Compte tenu de cette collaboration, on se demande qui de l’ingénieur du son ou du compositeur doit réaliser le travail le plus important, tant les effets sont finement réalisés et intégrés à  l’ensemble de vents et percussions. L’effet du flashback musical alors que le Professeur D importe dans son cerveau la conscience d’un chef d’orchestre fait partie des plus impressionants et réussis.

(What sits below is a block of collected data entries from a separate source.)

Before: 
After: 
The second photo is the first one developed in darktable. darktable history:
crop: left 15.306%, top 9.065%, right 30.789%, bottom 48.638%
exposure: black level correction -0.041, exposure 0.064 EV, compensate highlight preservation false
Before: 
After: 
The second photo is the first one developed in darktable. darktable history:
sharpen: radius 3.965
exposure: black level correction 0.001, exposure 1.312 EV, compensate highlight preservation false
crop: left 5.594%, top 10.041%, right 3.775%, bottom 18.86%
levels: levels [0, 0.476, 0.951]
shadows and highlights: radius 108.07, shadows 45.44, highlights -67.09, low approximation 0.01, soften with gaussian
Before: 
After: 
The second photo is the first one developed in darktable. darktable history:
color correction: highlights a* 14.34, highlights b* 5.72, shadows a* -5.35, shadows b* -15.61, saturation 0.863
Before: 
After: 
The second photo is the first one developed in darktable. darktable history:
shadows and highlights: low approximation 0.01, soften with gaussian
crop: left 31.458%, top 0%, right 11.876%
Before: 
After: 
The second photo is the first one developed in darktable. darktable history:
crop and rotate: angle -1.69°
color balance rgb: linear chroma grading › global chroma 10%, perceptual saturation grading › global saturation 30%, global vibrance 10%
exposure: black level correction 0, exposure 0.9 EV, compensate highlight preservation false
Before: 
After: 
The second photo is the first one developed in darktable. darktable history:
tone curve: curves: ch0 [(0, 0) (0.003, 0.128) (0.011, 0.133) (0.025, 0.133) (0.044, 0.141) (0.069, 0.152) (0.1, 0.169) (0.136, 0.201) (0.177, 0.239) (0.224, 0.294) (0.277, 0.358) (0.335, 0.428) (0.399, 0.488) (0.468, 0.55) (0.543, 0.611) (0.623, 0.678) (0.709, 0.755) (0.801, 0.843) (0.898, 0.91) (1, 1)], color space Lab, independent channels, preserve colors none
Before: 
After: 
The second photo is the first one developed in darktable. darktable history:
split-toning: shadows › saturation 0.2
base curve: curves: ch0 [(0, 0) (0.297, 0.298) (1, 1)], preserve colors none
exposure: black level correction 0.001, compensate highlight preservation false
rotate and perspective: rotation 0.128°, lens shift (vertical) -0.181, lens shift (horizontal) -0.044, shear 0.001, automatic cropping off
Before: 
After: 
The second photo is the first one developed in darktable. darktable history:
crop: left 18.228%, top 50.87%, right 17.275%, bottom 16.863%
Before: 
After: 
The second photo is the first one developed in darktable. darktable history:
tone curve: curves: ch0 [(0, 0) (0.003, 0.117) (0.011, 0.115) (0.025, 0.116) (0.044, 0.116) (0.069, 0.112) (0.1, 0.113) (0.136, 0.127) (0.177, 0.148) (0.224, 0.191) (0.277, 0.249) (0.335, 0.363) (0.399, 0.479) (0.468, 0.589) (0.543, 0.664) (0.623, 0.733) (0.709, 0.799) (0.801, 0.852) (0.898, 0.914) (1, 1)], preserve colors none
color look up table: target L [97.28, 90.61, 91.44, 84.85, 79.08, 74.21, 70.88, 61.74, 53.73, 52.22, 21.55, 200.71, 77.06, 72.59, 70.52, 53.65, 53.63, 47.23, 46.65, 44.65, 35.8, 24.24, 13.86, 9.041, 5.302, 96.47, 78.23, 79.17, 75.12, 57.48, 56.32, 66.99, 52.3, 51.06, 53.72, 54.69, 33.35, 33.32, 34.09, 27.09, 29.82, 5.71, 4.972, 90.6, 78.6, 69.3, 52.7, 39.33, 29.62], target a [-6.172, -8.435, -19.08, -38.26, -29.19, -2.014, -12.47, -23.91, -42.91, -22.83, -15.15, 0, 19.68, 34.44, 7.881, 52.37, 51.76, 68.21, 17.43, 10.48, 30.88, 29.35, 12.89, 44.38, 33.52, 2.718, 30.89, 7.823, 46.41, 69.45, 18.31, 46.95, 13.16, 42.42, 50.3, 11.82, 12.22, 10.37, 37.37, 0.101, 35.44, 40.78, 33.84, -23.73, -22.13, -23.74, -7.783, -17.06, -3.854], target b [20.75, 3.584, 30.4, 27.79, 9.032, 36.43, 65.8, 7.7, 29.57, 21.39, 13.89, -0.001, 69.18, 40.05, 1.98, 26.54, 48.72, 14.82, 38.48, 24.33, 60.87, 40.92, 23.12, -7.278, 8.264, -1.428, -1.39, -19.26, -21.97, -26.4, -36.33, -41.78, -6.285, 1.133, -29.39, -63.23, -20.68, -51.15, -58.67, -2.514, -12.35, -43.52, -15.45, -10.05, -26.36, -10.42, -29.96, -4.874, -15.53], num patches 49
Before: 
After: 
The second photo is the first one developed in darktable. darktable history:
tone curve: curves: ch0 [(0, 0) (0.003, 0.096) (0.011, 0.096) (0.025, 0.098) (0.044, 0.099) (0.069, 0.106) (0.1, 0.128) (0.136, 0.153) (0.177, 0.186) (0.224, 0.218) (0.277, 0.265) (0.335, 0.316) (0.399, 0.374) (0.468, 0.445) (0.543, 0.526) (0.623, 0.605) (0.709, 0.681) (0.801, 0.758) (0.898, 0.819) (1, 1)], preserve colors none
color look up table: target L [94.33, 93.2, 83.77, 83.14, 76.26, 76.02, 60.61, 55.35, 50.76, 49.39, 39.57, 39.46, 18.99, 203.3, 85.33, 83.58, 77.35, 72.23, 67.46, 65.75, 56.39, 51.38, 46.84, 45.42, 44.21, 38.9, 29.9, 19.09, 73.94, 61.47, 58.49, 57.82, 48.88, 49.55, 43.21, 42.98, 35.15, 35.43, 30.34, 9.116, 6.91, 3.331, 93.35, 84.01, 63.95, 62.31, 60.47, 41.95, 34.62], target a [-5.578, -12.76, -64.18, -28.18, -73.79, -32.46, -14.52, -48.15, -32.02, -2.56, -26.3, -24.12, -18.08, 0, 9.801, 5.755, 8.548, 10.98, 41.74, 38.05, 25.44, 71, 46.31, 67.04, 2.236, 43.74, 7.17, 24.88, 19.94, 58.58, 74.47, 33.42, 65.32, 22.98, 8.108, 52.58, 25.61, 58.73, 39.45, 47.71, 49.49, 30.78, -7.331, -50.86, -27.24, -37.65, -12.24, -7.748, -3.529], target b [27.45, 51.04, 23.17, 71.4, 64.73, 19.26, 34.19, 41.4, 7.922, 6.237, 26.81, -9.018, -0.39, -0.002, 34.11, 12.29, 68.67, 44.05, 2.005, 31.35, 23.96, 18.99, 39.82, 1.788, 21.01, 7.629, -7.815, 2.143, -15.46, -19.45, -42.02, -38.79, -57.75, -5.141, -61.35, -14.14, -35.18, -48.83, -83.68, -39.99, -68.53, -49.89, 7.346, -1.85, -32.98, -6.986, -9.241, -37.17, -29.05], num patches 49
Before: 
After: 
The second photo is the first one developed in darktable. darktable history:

Pour cela, Nicolas Descloux a concu un pot-pourri des grands hits de la musique classique et les a combiné pour créer un climat apocalyptique.

 

L’utilisation importante de petits robots issus de l’EPFL dans l’atelier du Professeur D rend la musique électronique particulièrement appropriée. Mais seule, elle ne peut pas tout faire. L’agrément final qui a produit toute la différence a été le jeu d’acteur de Didier Coenegracht interprétant Perkins, le robot humanoïde du Professeur D. Sa diction était digne de Star Trek et son rire des plus artificiels. Et le filtre électronique apposé sur sa voix était des plus réalistes.

 

La prestation de l’orchestre de l’EMRE a su, malgré sa faible moyenne d’âge, cohabiter avec la musique électronique. Une expérience très probablement inédite et unique pour eux. Leurs parents, majoritaires dans la salle, en étaient très fiers.